A subconjunctival device has been envisioned that can contain one 1 or more glaucoma medications individualized to patients and is inserted into a small conjunctival incision, according to Kimberly Cockerham, MD, FACS, consultant to 3T Ophthalmics. The drugs can penetrate the sclera steadily for 2 years, requiring infrequent patient return appointments.
“This device provides robust delivery to all areas of the eye not deliverable by other means,” she commented. In addition, it is minimally invasive, with no need for needles and no infection risk.
Besides treating glaucoma, the device is customizable for use in treating retinoblastoma, macular edema, and inflammatory processes.
The device is currently in an oncology trial in which it was inserted to treat tumors that were refractory to any treatment and has achieved highly substantial results.
“The 3T Ophthalmics device is a paradigm shift. It is simple, truly noninvasive, and can be removed or replaced. We have exciting human data in 6 subjects,” she said. The company is currently seeking funding.
The AcuStream hand-held device was designed to maximize the delivery of topical drugs to the eye. “We have a novel electromagnetic activation procedure that provides a micro-dose of topical preservative-free ophthalmic solution that is equivalent to about 10% to 20% of a normal eye drop,” said Casey Dougan, MBA, chief commercial officer and vice president of operations, Kedalion Therapeutics.
An important advantage for patients with glaucoma patients is that the drugs can be delivered precisely from in front of the eye and there is no need for the patients to tip their head back to instill drops, thus improving patient ergonomics, aiming, and comfort. The device can deliver multiple doses of drugs in 10-μLmicroliter doses to avoid overdosing.
The phase 1 study results showed that the micro-dose is equivalent to instilling topical drops in terms of duration and intensity of the effect, he noted. The phase 2 study is expected to begin soon.
The company is developing a biodegradable drug delivery platform that incorporates a biopolymer approach, said Michael Nash, chief commercial officer, Re-Vana Therapeutics. The implant is photo-crosslinked with polyglycolic acid and poly(lactic-co-glycolic) acid and he reported promising results in early-stage delivery of large- and small-molecule drugs.

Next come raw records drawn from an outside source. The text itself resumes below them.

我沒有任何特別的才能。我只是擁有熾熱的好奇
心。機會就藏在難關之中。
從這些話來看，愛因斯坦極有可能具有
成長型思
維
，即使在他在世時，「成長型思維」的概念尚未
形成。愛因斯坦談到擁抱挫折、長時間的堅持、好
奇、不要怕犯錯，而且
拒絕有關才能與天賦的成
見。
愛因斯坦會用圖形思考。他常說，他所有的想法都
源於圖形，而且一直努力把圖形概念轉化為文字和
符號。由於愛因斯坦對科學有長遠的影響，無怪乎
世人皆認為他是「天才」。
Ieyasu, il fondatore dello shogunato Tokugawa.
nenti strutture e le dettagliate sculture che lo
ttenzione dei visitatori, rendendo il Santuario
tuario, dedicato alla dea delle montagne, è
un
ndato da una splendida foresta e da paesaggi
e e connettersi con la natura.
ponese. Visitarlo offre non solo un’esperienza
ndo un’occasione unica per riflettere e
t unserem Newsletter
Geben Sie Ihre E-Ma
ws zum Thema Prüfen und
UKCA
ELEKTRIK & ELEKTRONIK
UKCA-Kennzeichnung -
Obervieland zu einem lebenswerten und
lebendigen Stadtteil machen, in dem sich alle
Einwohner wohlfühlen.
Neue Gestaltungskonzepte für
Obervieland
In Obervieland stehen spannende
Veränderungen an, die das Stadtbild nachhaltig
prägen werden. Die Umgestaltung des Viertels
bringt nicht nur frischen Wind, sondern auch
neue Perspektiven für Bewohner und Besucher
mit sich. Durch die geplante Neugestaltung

“Photocrosslinking facilitates a very high percentage of drug loading—i.e., more than 50% of the implant weight and we can tailor the release profile to this. If zero-order kinetics or burst mode is important, we can accomplish that,” he said.
Two versions of the platform are available, EyeLief and OcuLief. The former is a traditional filament approach seen with a biodegradable delivery system that is a novel sustained-release photo-crosslinked preformed implant that can release therapeutics for 4 to 6 months or longer; the latter, the second-generation system, is a gel-type solution that is injected into the eye and photo-crosslinked at that time.

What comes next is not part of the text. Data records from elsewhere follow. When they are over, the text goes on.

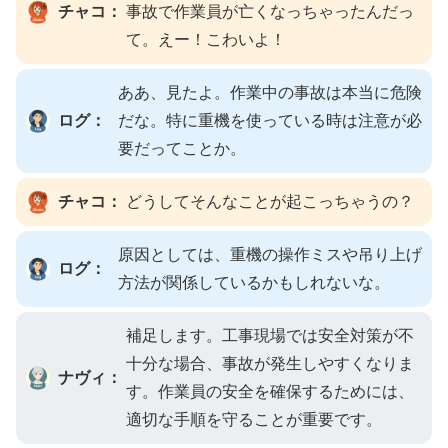
チャコ：
事故で作業員が亡くなっちゃったんだっ
て。えー！こわいよ！
ああ、見たよ。作業中の事故は本当に危険
ログ：
だな。特に重機を使っている時は注意が必
要だってことか。
チャコ：
どうしてそんなことが起こっちゃうの？
原因としては、重機の操作ミスや吊り上げ
ログ：
方法が関係しているかもしれないな。
補足します。工事現場では安全対策が不
十分な場合、事故が発生しやすくなりま
ナヴィ：
す。作業員の安全を確保するためには、
適切な手順を守ることが重要です。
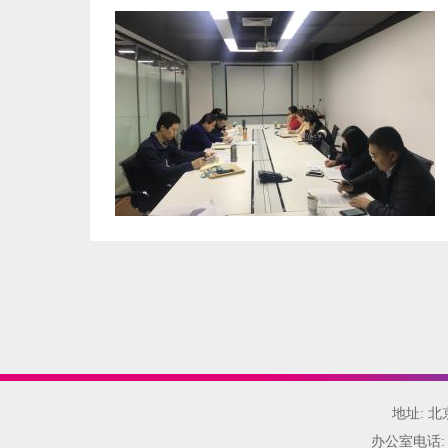
地址: 
办公室电话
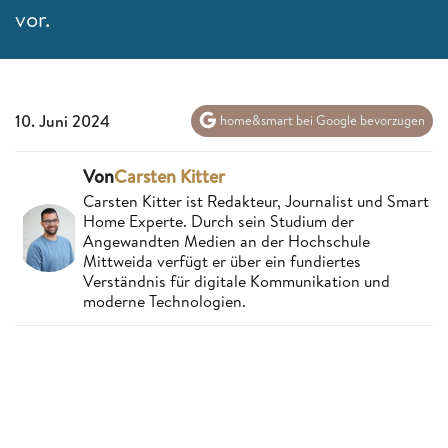
vor.
10. Juni 2024
home&smart bei Google bevorzugen
Von
Carsten Kitter
Carsten Kitter ist Redakteur, Journalist und Smart
Home Experte. Durch sein Studium der
Angewandten Medien an der Hochschule
Mittweida verfügt er über ein fundiertes
Verständnis für digitale Kommunikation und
moderne Technologien.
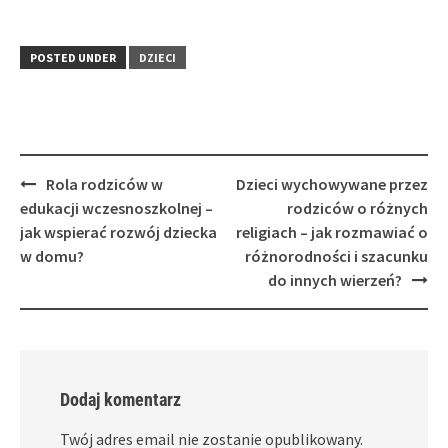
POSTED UNDER
DZIECI
Post
Rola rodziców w
Dzieci wychowywane przez
navigation
edukacji wczesnoszkolnej –
rodziców o różnych
jak wspierać rozwój dziecka
religiach – jak rozmawiać o
w domu?
różnorodności i szacunku
do innych wierzeń?
Dodaj komentarz
Twój adres email nie zostanie opublikowany.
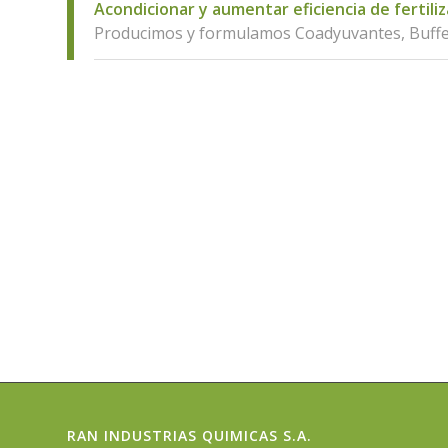
Acondicionar y aumentar eficiencia de fertiliz
Producimos y formulamos Coadyuvantes, Buffer
RAN INDUSTRIAS QUIMICAS S.A.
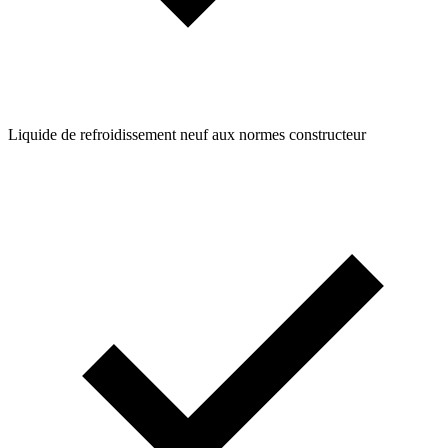
Liquide de refroidissement neuf aux normes constructeur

The company is developing a product that is specific to glaucoma and will deliver latanoprost (Xalatan, Pfizer), which has demonstrated to have shown good in vitro release profiles.
The company’s technology involves an ultra-long-term zero-order drug delivery system that originated at the University of California San Francisco. “This is a depot system in which the drug or biologic is encapsulated in a unique bioerodable highly engineered membrane, which can tailor the release of small molecules and biologics,” said Murty Vyakarnam, PhD, chief executive officer, Zordera, Inc.
This product distinguishes itself because it is designed to deliver therapeutics for 6 months or longer; in addition, zero-order drug delivery is the most efficient from a therapeutic standpoint, resulting in a smaller payload and size, and the implant is resorbable, he noted.
The device is injected using a 25- or 30-gauge needle. Minimal inflammatory responses have been associated with the device. Vyakarnam reported that in a normotensive rabbit model, the device lowered the IOP for longer than 6 months. Investigators also reported IOP reductions when 2 IOP-lowering drugs were combined in the device.